Le attività di ciascuna sezione sono molte e articolate: c’è chi organizza corsi di difesa personale per le donne e chi serve pasti a domicilio agli anziani, chi cura la sicurezza delle gare ciclistiche e podistiche e chi accompagna i bambini con il Piedibus oppure in occasione di un’uscita didattica. Vi sono poi serate informative e attività di prezioso supporto a tante associazioni. La sezione di Bergamo dell’Associazione Carabinieri è dedicata alla memoria del brigadiere Giovanni Bressan e dell’appuntato Giuseppe Gurrieri. Il primo fu ucciso l’8 agosto del 1956 lungo l’allora Ferrovia Val Seriana, intervenendo per arrestare due nomadi ricercati per un furto in paese.
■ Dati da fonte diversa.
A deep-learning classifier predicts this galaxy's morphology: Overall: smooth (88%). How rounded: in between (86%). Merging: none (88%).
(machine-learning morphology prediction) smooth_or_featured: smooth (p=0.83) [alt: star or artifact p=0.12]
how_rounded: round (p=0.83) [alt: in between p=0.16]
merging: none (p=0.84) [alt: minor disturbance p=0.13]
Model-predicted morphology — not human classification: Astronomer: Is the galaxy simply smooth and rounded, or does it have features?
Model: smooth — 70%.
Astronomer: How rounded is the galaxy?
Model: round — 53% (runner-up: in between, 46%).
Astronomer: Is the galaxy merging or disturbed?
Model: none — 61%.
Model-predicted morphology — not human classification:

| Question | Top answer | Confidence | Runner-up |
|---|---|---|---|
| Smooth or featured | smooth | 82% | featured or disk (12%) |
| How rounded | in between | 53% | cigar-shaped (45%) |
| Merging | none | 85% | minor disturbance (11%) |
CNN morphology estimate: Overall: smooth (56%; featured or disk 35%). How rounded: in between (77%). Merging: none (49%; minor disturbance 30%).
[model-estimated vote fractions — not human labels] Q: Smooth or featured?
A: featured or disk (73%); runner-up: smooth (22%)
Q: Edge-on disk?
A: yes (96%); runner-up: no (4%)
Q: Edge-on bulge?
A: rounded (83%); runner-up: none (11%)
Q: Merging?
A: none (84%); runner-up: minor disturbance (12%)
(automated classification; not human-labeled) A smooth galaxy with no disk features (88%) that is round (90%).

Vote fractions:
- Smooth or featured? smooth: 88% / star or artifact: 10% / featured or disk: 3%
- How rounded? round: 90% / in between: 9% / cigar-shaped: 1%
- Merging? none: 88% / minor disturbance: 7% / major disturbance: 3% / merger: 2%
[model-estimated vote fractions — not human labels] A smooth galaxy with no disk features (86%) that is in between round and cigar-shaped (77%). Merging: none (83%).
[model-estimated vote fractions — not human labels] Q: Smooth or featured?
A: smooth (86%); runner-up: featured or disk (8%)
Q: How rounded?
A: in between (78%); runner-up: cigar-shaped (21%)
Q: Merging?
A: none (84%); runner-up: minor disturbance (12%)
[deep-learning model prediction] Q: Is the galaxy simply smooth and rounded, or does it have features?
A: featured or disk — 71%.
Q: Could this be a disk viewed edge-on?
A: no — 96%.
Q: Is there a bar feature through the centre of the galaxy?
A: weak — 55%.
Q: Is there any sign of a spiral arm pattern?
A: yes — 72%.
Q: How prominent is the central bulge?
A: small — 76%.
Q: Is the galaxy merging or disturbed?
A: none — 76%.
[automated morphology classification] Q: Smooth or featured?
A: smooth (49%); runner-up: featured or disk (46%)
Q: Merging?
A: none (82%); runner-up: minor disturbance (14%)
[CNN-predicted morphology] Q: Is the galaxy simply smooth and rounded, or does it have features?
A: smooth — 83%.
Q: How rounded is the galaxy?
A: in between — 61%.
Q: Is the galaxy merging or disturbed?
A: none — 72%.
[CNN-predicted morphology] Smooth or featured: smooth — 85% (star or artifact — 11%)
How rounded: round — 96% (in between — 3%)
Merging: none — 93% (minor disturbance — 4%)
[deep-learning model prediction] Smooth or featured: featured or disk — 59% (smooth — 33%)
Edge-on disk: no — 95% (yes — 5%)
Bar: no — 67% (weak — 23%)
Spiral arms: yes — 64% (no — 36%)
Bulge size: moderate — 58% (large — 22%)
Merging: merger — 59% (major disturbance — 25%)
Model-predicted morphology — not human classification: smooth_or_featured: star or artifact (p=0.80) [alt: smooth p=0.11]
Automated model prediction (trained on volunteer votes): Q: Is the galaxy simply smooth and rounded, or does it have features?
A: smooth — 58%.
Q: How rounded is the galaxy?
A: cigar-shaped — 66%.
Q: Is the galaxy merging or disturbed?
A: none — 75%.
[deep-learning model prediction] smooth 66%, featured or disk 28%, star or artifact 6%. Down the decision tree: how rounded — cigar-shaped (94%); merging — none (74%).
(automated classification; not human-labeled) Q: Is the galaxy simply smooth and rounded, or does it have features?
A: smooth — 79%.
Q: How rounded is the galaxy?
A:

Nel 1957 il Comando Generale conferì al brigadiere Bressan la Medaglia d’Argento al Valor Militare. L’appuntato Giuseppe Gurrieri fu invece ucciso il 12 marzo del 1979 da due terroristi di Guerriglia Proletaria nello studio medico in Città Alta di Pier Sandro Gualteroni (morto nel 2017) medico delle carceri di Bergamo, probabile obiettivo di un sequestro. Negli anni il ruolo di Coordinatore Provinciale è stato ricoperto fra gli altri dai colonnelli Alberto Ponsero e Arbace Mazzoleni e dal generale Claudio Ferrara. A legare indissolubilmente al territorio l’Associazione Carabinieri sono tanti marescialli, brigadieri, appuntati e carabinieri che dopo il servizio attivo continuano a restare legati alla gente ed alle sue necessità. Nei secoli fedeli.